待ちきれない
祭り当日の朝、シャンティは日の出前から目を覚ましていた。
(今日だ……)
数日前、アジェーナが「初めてのお出かけなんだから、ちゃんとした服を用意しなくちゃね」と言い出し、二人で街の仕立て屋を巡っていた。綺麗なブルーの生地に、控えめな刺繍があしらわれたワンピース。シャンティは気づいていないが、アジェーナはワンピースをそっとナルニエル様の瞳の色と合わせていた。

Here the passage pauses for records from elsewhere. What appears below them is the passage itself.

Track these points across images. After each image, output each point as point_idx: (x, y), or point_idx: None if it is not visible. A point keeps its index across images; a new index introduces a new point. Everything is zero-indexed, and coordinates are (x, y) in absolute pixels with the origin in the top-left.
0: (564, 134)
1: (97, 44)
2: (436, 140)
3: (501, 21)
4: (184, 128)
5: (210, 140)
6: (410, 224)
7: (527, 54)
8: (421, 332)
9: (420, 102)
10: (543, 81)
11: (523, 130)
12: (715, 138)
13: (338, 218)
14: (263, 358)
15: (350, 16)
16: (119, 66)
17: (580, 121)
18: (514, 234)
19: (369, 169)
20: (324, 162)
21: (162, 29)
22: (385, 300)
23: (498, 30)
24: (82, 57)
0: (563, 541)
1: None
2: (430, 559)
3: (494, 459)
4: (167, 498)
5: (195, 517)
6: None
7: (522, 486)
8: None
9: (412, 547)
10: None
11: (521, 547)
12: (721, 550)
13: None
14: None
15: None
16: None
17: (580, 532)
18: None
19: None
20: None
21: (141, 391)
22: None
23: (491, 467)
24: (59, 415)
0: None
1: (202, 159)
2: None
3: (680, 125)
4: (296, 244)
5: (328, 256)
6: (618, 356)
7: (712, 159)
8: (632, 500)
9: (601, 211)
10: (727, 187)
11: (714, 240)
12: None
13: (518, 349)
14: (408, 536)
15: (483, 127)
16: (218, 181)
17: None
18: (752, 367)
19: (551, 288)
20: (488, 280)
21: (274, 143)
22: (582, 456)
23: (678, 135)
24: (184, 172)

当日の朝、アジェーナが慣れた手つきで髪を結い上げ、ふんわりと化粧を施していく。
「昔取った杵柄ってやつだね。伯爵家の腕は、なまっちゃいないよ。」
「……できた」
アジェーナがまじまじとシャンティの姿を見つめ、眉根を寄せる。
「……こりゃあ、ちょっとやりすぎたかもしれないねえ」
「え?」
「あんまり可愛く仕上がりすぎて、途中で誰かにかどわかされやしないか、今から心配になってきたよ」
「ふふ、おばあちゃんったら、大げさなんだから」
支度を終えたシャンティが玄関へ向かうと、ちょうどゲンが工房にいくところだった。
「まだ待ち合わせにはずいぶん早いんじゃないのか」
「うん。そうなの…でも、なんだか落ち着かなくて、」
「気をつけて行っておいで」
「うん、行ってきます!」
朝の澄んだ空気の中、シャンティは待ちきれない気持ちのまま、家を後にした。今から向かえば、だいぶ早く着いてしまう。それでもじっとしていられなかったのだ。